The front of your scalp is found just behind your natural hairline and stretches to just before the middle of your head, just about right where your ears start. It is common for this to start thinning along with the regression of the hairline.


Mid-scalp is the region right in the middle of your scalp, as the name suggests. This region runs across your head, starting right around where your ears start and ending approximately just after your ears. The hair in this region is generally the portion that holds out until the late stages of male pattern hair loss. If you are experiencing balding of the frontal and vertex regions at the same time, this may be seen as a bridge of hair separating these regions.

Vertex transition point

The vertex transitions point is the area on your head where hair loss doctors can more or less gauge where the mid-scalp ends and the vertex begins. This may be at slightly different areas for different people. In general, this point will be slightly sloped upwards and is directly on the edge of the vertex.

Vertex (Crown)

The vertex, or crown, of your head is the highest point of your scalp towards the back of your head. In men, this is the circular area where the common “bald spot” may start appearing.

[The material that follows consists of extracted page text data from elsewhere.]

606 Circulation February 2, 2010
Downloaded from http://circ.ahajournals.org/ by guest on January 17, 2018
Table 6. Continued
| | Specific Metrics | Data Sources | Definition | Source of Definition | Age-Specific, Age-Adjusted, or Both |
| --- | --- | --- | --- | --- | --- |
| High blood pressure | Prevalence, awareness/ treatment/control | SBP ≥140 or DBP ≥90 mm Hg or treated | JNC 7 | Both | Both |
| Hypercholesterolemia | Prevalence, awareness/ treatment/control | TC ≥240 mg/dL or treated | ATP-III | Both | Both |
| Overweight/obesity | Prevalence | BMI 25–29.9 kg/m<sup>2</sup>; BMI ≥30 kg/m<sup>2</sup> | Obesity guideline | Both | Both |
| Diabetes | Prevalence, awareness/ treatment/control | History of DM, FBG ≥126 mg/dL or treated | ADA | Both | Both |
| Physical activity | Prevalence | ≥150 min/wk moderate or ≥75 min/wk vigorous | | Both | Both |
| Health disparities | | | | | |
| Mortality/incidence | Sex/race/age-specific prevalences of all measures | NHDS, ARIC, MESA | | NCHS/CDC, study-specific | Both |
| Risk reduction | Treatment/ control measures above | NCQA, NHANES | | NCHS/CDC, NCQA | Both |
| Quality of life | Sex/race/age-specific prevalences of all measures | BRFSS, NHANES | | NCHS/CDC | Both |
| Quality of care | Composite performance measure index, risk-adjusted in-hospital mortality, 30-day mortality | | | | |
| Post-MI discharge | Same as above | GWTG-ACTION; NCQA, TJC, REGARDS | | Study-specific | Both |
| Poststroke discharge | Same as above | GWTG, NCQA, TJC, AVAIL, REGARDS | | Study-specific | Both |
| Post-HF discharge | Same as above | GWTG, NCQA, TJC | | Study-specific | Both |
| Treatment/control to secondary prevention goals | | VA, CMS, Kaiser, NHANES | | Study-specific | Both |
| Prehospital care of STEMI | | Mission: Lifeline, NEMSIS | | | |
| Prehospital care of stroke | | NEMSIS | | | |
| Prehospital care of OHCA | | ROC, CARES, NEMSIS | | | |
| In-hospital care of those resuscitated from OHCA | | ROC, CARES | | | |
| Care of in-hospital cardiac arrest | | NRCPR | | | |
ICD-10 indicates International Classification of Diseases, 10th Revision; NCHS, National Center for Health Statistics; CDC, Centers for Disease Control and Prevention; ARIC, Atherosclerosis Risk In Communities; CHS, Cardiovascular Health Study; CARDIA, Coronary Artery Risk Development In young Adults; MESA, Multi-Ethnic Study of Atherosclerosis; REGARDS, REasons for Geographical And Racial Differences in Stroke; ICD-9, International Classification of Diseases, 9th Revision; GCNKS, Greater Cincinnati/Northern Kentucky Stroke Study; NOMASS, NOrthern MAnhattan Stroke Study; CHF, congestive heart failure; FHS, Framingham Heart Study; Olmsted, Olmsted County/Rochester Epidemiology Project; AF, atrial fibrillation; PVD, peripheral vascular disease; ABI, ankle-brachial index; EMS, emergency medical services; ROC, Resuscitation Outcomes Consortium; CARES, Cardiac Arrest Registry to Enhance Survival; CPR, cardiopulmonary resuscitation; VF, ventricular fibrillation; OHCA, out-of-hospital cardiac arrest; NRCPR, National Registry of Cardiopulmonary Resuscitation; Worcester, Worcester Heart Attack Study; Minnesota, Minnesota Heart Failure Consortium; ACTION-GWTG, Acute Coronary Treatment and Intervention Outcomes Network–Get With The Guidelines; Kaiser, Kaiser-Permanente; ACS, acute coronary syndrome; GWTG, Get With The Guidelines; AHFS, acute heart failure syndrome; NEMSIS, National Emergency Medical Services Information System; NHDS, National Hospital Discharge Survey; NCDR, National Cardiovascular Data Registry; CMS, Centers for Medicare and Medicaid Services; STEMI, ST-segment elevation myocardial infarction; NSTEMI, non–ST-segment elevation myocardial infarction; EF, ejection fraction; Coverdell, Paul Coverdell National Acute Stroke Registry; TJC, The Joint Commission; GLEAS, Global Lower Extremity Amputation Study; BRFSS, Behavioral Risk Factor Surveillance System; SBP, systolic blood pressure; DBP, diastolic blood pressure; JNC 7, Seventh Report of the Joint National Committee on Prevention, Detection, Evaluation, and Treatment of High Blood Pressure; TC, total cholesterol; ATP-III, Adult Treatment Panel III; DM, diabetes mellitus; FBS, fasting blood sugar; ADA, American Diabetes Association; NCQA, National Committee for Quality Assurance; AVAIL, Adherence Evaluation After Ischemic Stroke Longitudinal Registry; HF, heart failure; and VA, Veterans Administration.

Which regions of the scalp are usually the first to show hair loss in men?

All heads of hair and progressions of hair loss are a little bit different, of course. But, when it comes to male pattern hair loss, some regions of the scalp tend to start showing thinning or balding before others.

Using the commonly used male pattern hair loss scale, the Norwood Scale, as a general reference to the usual progression, we can identify a few patterns.

In men, the usual first sign of changes to the hair is a slight recession of the frontal hairline. This may also create an “M”, “U”, or a “V” pattern to the hairline. There may also be a recession of the hair on the temples.

Next, men usually notice a continued thinning of the frontal hair, a thinning of the vertex (“bald spot”) hair, or both.

This may progress until the remaining hair on the top of the head is in the mid-scalp, creating a band of hair separating the bald frontal and bald vertex regions.

The next stage of hair loss may be the loss of hair in the mid-scalp region, allowing the bald frontal and bald vertex regions to combine. The only remaining hair may be the DHT-resistant hair wrapping around the sides and back of the head in a “horseshoe” pattern.